Movie goers will again be able to enjoy popcorn with their films following a tweak of the pandemic restrictions to allow theaters to reopen concession stands.
David Lehman, commissioner of the state Department of Economic and Community Development, said the change was made because of more stable rates of COVID-19 hospitalizations and to bring Connecticut in line with neighboring states, which allow concession sales.
“You have seen a stabilization certainly of our hospitalizations over the past month and a half,” he said. “Secondly we’ve looked at many other states ... and I think Connecticut was unique in this restriction, so I want to make sure we’re mindful of the limitations we’re putting on businesses.”
Under the phase 2.1 reopening guidelines put into place in November, movie theaters were specifically prohibited from resuming food sales, while bowling alleys and other indoor recreation businesses were permitted to sell food since many had separate dining areas.
Daniel Vice, operations manager for Picture Show Entertainment, said they’re excited for the change and were already at work getting the concessions stand at their Berlin theater up and running within hours of the decision on Friday afternoon. The company operates 12 theaters across the country.
With parties separated by seats marked off for social distancing, ventilation systems cycling fresh air into theaters and employees dedicated to disinfecting surfaces, Vice said having a snack in a theater is at least as safe as eating in a restaurant.
“It is safe, because there’s plenty of space around here, there's plenty of socially distancing ...we aren’t concerned for any potential for contamination or anyone getting sick,” he said.
Concessions are also important to the bottom line and will allow theaters to bring back more employees.
“ … It means more hours for our workers and we’ll be able to increase our staff, which is good because we don't want to lose some of our kids that have stuck with us through this whole thing,” Vice said.
Due to lackluster ticket sales for major releases, Warner Bros. Pictures announced in December that all of the studios’ 2021 movies would be available in theaters and on HBO Max simultaneously, according to the Associated Press. The pivot to streaming follows the studio’s decision to stream “Wonder Woman 1984” on HBO Max in December alongside its theater release.
“We’ve got to get people back in theaters at full capacity at some point. If you read the medical experts that’s going to take a while to work its way through the system,” Ann Sarnoff, chief executive of WarnerMedia Studios, told the AP in an interview. “If we saw an end in sight to the pandemic, we might have a different strategy. But we don’t see that at this moment.”

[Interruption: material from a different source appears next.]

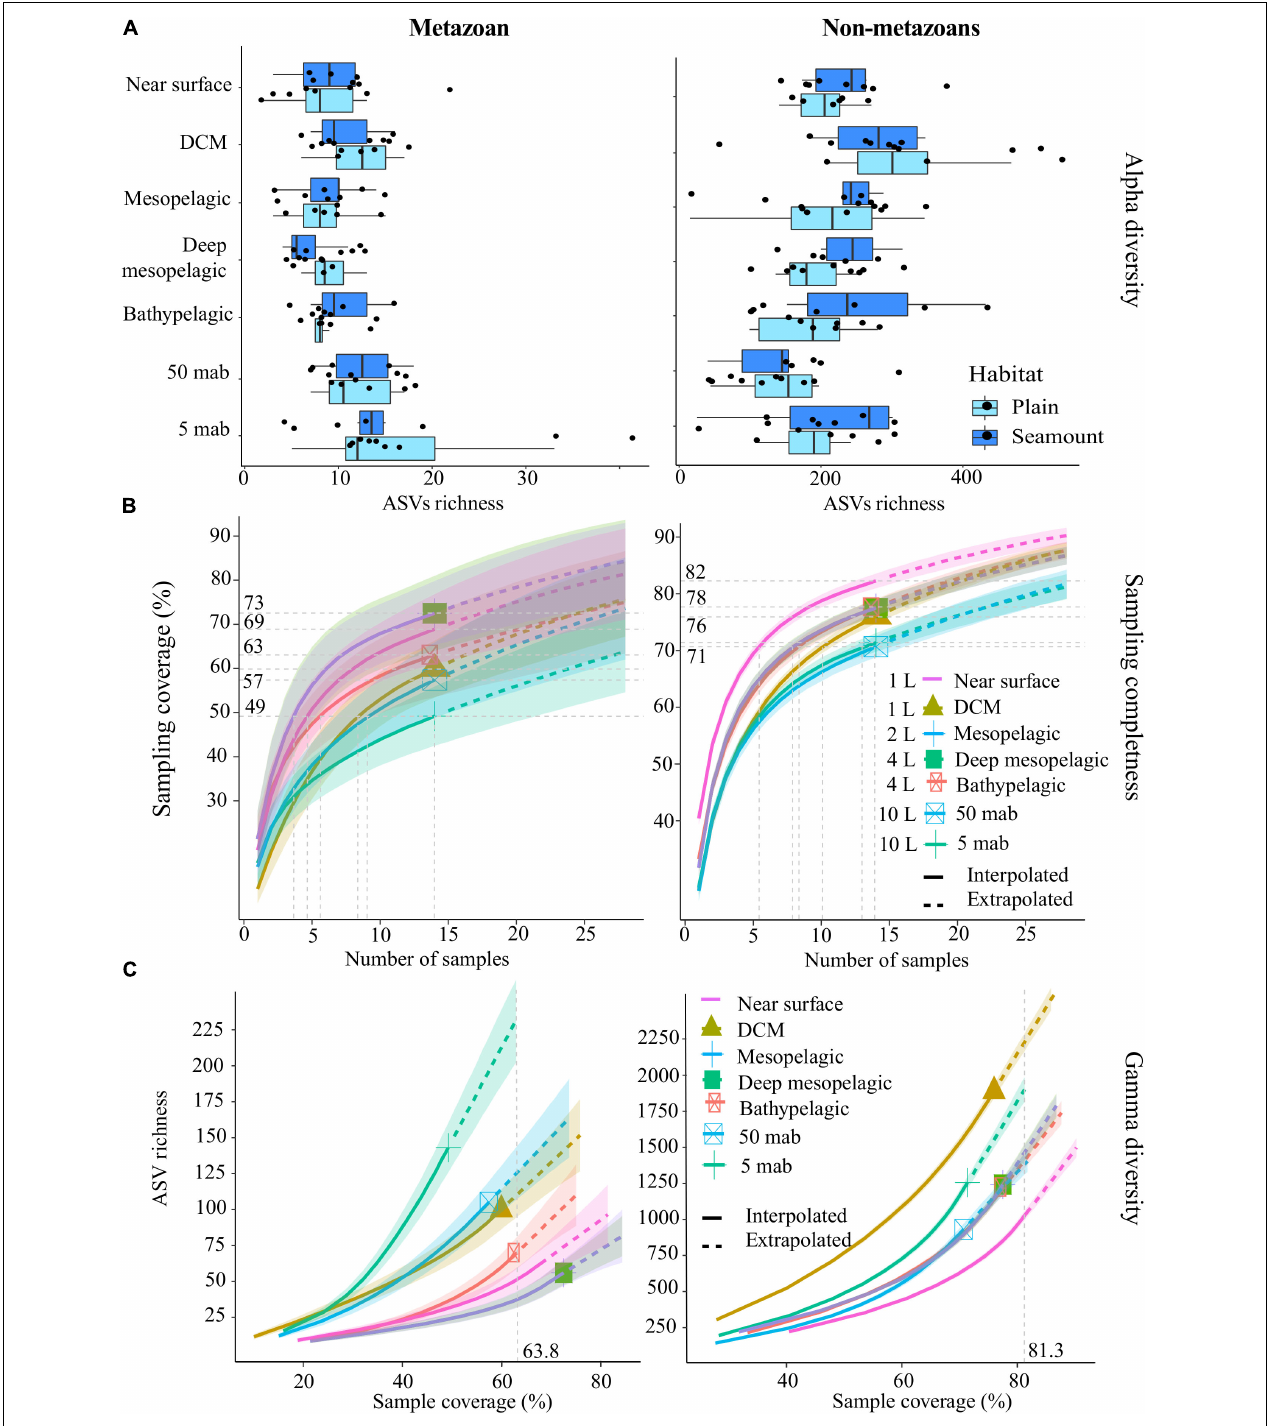
FIGURE 3 | Alpha-diversity, sampling completeness and gamma-diversity across the water column for both metazoans and non-metazoans. (A) Box-plot of mean amplicon sequence variant (ASV) richness observed per sample, within each habitat type (abyssal plains, seamounts). (B) Sampling coverage achieved across the water column, with seawater volumes filtered at each depth as listed. Horizontal gray dotted lines indicate maximum interpolated sampling coverage values for each water column depth horizon. (C) Estimated ASV richness as a function of sampling coverage (Chao2 estimator), across the water column. The vertical dotted gray line represents sample completeness at base coverage, defined as the highest coverage value between minimum extrapolated values and maximum interpolated values. DCM, deep chlorophyll maximum; mab, meters above bottom. For (B,C) , shaded colored areas indicate the 95% confidence intervals obtained by a bootstrap method based on 200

Vice is optimistic about the rest of the year because of the COVID vaccine. For now, the company is supplementing the slower pace of Hollywood releases with screenings of older classics.
For customers who are uncomfortable coming into a theater alongside other guests, the company has reduced the cost of VIP screenings, which allow groups of up to 20 guests to rent out a theater for a private screening. While previously a private screening would have needed to cover the cost of the lost ticket sales, now it’s $100 plus the base ticket cost for each guest, or a flat $75 for a screening of a classic film.
“That's been extremely popular and been a great way to get people back into the theater,” Vice said. Some prospective customers, however, told him they planned to hold off until they could buy popcorn.
“It's not the same when you walk in the door and you aren't hit with that smell of buttery popcorn,” he said.